The yen weakened against the dollar on Monday following reports suggesting that the Bank of Japan (BoJ) is unlikely to exit its negative interest rate policy in its final meeting of 2023.
According to sources familiar with the matter, BoJ officials are awaiting further evidence of sustained inflation and signs of wage growth before considering a shift in their decades-long policy. A final decision will be made after analyzing data, including financial market conditions and the quarterly tankan survey of economic conditions, which is scheduled for release on Wednesday.
These developments may come as a disappointment to those who were anticipating a significant policy change at the December 19 meeting.
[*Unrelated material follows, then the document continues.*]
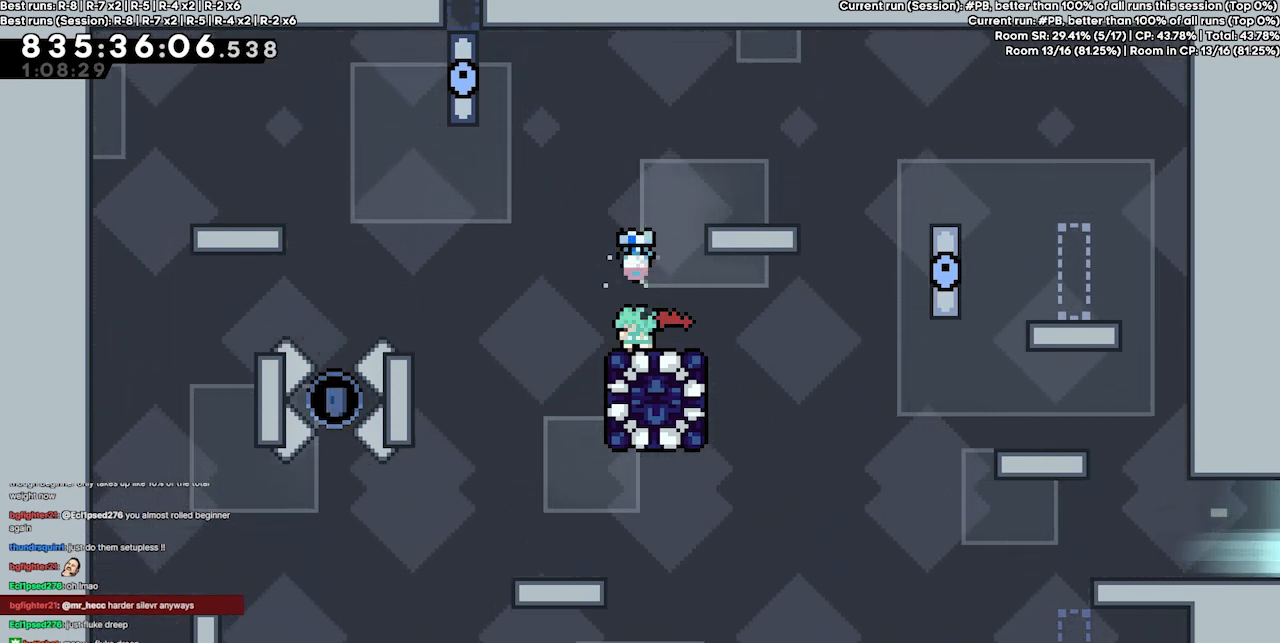
{"keys": ["down", "grab", "jump4"], "events": [[234, "grab", "down"], [467, "jump4", "down"]]}
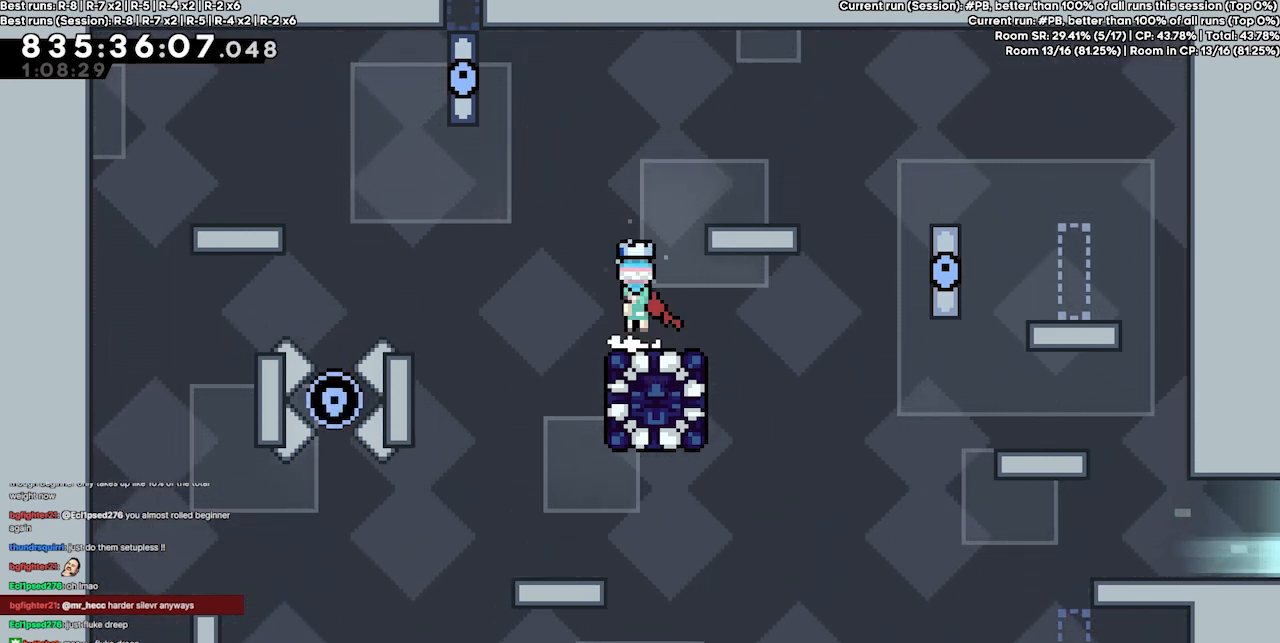
{"keys": ["down", "grab", "jump2", "jump4"], "events": [[67, "right", "down"], [200, "jump2", "down"], [300, "right", "up"]]}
Last week, comments made by BoJ Governor Kazuo Ueda and Deputy Governor Ryozo Himino had sparked expectations of a policy shift, leading to a surge in the yen and Japan bond yields.
However, the dollar gained 0.7% against the yen, reaching 146.10 yen on Monday. Simultaneously, the 10-year Japanese government bond rose by 6 basis points to 0.78%. The Nikkei 225 index, one of the top-performing global stock exchanges in 2023 with a 25% increase, saw a gain of 1.5%.
In addition to the BoJ decision, the Federal Reserve, Bank of England, and European Central Bank will all hold their final meetings of the year this week.